It's not edgy misanthropy. If it's a bad idea to kill humans, then the AI won't kill humans. If it's a good idea, then it would.
Well, at what point would it be a 'good idea'? We're giving this AI a set of morals, right? Or is it just building them itself? I can't really think of a situation in which any kind of moral code would intersect with reality to cause the AI to arrive at 'kill 'em all', and if it didn't have a moral code, then, well, it would exist in a vacuum, no action would be taken, unless you gave it aspects that made it enjoy certain things, which would naturally cause a moral code to arise, but even if it ended up enjoying murdering humans, then the hypothetical superintelligence would likely end up keeping humanity surviving, if anything, since it would always want more humans to kill.
See, what's 'right' is subjective, depending on who you ask, it could be a simple abstraction of morality (Don't kill things, try to help others, stuff like that) Or a weird bacon-and-bowtie set of internal rules that arise through a really insane mind.

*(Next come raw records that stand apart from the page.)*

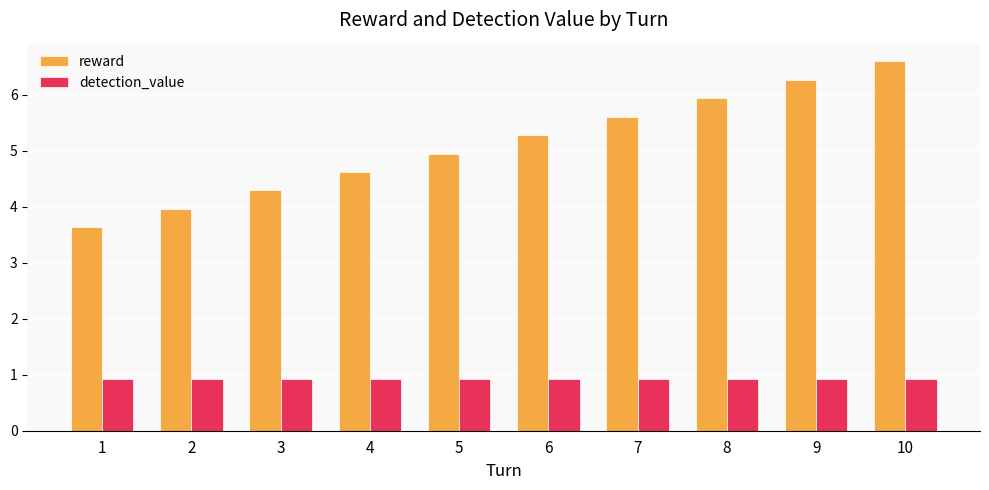

At which category does the chart reach its peak across all series?

10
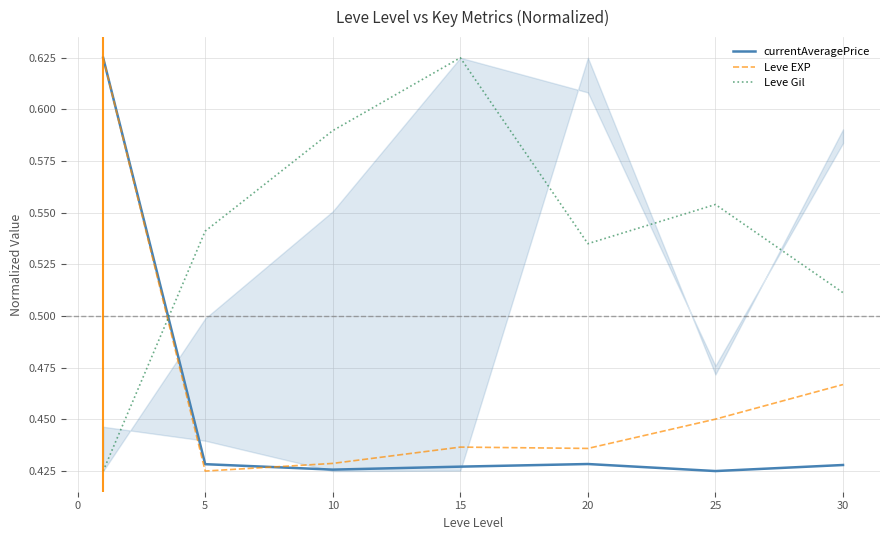

How many categories are shown in the chart?

7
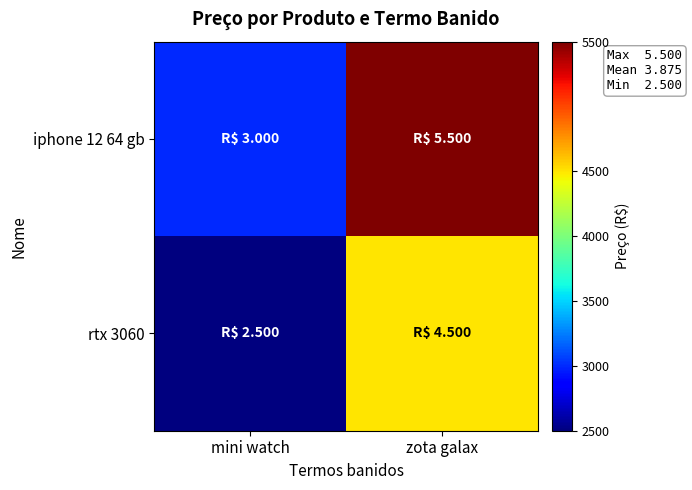

Which has a higher value, mini watch or zota galax?

zota galax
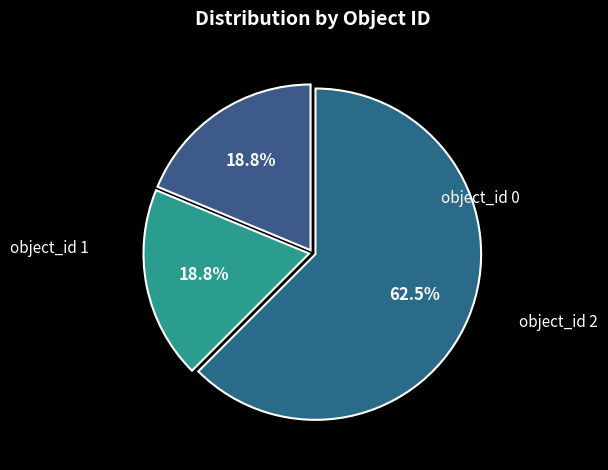

Count the number of slices in the pie.

3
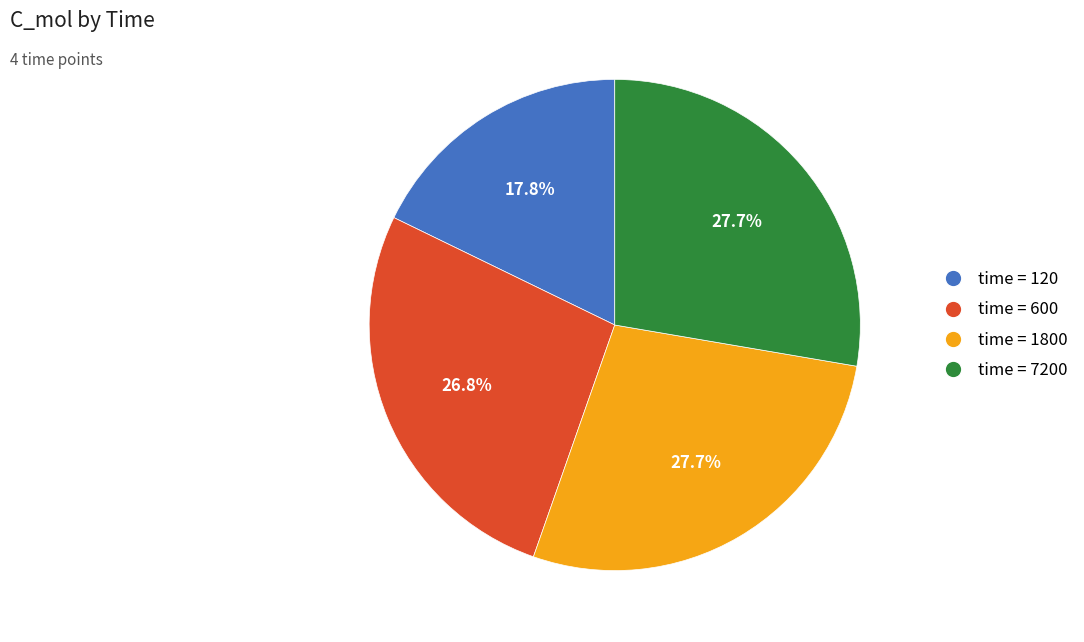

To the nearest percent, what is the average slice percentage?

25%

Also, someone could be smarter than you but go with the wrong option, you have the accept the fact that even god could be wrong given a limited knowledge, same thing with a supercomputer, it may arrive at a conclusion that is entirely false based on wrong information, say I said that -1*-1=-1, I have just screwed up most of it's understanding of maths, now anyone with even a basic knowledge of multiplication could be better than the AI, and it would never know this unless someone else pointed it out and it felt that the second person was correct, it may arrive at an answer faster, certainly, but not the correct one.